Chapitre 23: Un meurtre discret

- Maman? couiné-je.

Je m'approche très lentement de la cuisine, toute effrayée. J'entends ma mère pleurer. Mon père jurer. Pleins de gens parler. Les sirènes de la police hurler à m'en déchirer les tympans. J'ai le temps d'entendre les chiens du voisins aboyer de frayeur et les jacassements frénétiques des journalistes dehors tandis que plusieurs membres de famille se glissent de la porte d'entrée pour faire irruption dans ma maison.

Tremblotante, les joues baignées de larmes, je rappelle ma mère plus fort:

- Maman! Maman, qu'est-ce qui se passe?

J'arrive dans la cuisine. Les adultes semblent se chamailler entre eux. Ils s'impatientent, pleurent, crient. Personne ne semble se soucier de moi. Je les écoute parler quelques secondes sans que personne ne porte attention à moi.

- Avoue-le, Daniel! hurle grand-père Christophe. Tu es la cause de sa disparition!

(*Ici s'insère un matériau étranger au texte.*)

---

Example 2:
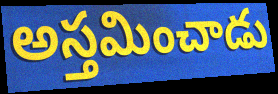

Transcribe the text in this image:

అస్తమించాడు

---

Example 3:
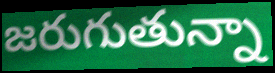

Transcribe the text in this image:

జరుగుతున్నా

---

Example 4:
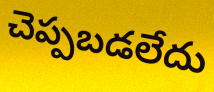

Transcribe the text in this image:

చెప్పబడలేదు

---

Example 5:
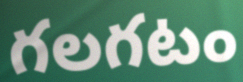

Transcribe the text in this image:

గలగటం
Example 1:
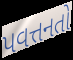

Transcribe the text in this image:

પવત્તનતો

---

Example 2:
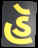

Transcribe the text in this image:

હૅ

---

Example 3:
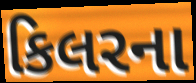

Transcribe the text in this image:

કિલરના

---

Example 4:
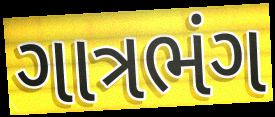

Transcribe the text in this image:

ગાત્રભંગ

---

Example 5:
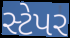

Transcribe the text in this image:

સ્ટેપર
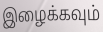
இழைக்கவும்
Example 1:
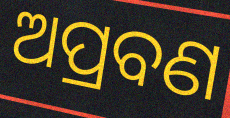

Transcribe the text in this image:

ଅପ୍ରବଣ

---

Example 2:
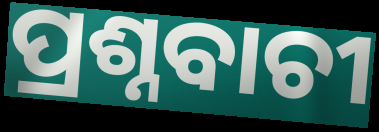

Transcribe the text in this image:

ପ୍ରଶ୍ନବାଚୀ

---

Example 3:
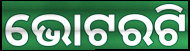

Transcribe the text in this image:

ଭୋଟରଟି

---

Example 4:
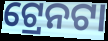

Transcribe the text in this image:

ଟ୍ରେନଟା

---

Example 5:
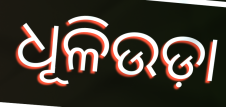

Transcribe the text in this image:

ଧୂଳିଉଡ଼ା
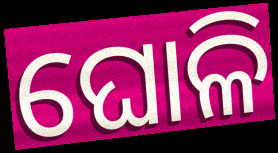
ଘୋଳି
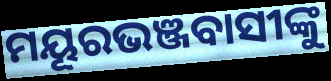
ମୟୂରଭଞ୍ଜବାସୀଙ୍କୁ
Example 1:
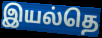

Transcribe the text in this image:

இயல்தெ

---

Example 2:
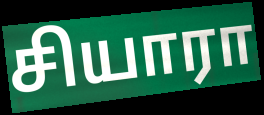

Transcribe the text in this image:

சியாரா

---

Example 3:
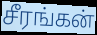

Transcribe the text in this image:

சீரங்கன்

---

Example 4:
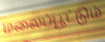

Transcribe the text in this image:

மலைப்பூட்டும்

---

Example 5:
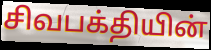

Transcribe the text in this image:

சிவபக்தியின்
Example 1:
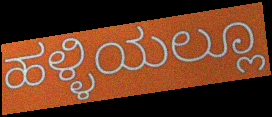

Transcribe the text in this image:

ಹಳ್ಳಿಯಲ್ಲೂ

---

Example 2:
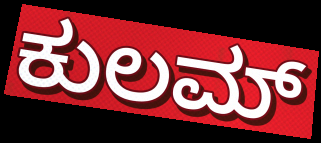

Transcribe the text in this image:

ಕುಲಮ್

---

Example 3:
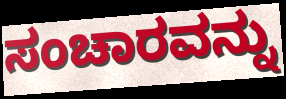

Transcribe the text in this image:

ಸಂಚಾರವನ್ನು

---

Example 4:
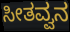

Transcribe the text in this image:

ಸೀತವ್ವನ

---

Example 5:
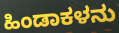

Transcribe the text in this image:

ಹಿಂಡಾಕಳನು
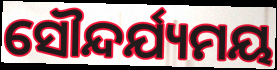
ସୌନ୍ଦର୍ଯ୍ୟମୟ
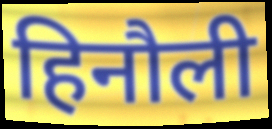
हिनौली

- Je ne suis pas impliqué dans cette histoire, réplique oncle Daniel. Comment oses-tu m'accuser capable de commettre une chose pareille, père?

- Voyons voir... Tu es étrange, distant, on entend pratiquement jamais parler de toi. Si tu veux mon avis, tu n'es même pas humain!

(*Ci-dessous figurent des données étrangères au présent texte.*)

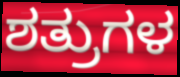
ಶತ್ರುಗಳ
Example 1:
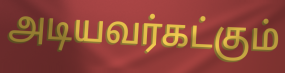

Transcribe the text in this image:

அடியவர்கட்கும்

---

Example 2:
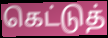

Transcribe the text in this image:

கெட்டுத்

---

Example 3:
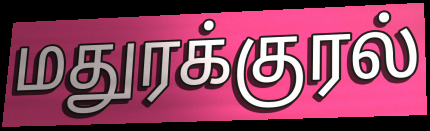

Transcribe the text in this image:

மதுரக்குரல்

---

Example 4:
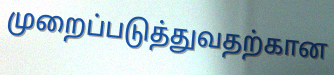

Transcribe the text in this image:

முறைப்படுத்துவதற்கான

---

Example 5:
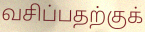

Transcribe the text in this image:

வசிப்பதற்குக்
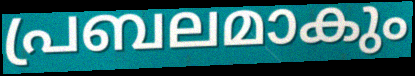
പ്രബലമാകും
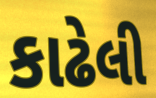
કાઢેલી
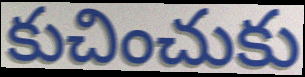
కుచించుకు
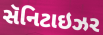
સૅનિટાઇઝર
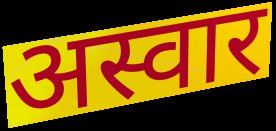
अस्वार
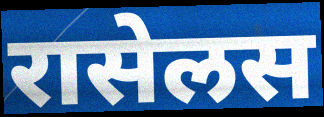
रासेलस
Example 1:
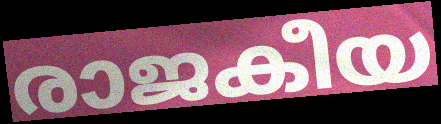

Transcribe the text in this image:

രാജകീയ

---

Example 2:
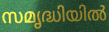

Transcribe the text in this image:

സമൃദ്ധിയിൽ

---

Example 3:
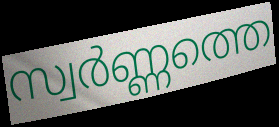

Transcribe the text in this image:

Daniel frappe durement du poing sur le comptoir, faisant taire soudainement grand-père. Il y a une telle rage dans le regard de Daniel, un telle colère...

- Je ne lui ai rien fait, à cette fille, persifle-t-il. Je vous le jure. Et si je mène le genre de vie que je vis présentement, eh bien, sachez que... Ce n'est pas qu'une question de choix.

Lourd moment de silence. Oncle Daniel et grand-père se défient du regard, et les autres membres de ma famille accourent dans tous les sens. Personne ne remarque ma présence. Décidée à ne pas rester plus longtemps plantée là, je me mets à trotter un peu partout dans la maison, cherchant des réponses.

Il est deux heures du matin. Je dormais, moi, avant que tout ce beau monde arrive chez moi au beau milieu de la nuit. J'exige un peu d'attention, et quelques explications. Je suis grande, non? C'était ma fête de sept ans, il y a trois jours! Même Alicia m'a donné un cadeau de grande: un bracelet.

Alicia. Puisque aucun adulte ne veut m'éclaircir sur la situation, eh bien, Alicia le fera. Je grimpe les escaliers quatre à quatre et file vers la chambre de ma grande soeur. Je ne prends même pas le soin de cogner à la porte. Je l'ouvre à la volée, allume les lumières et hurle:

- Alal! Alal, vient voir se qui se passe en-bas! La police est là, toute la famille aussi!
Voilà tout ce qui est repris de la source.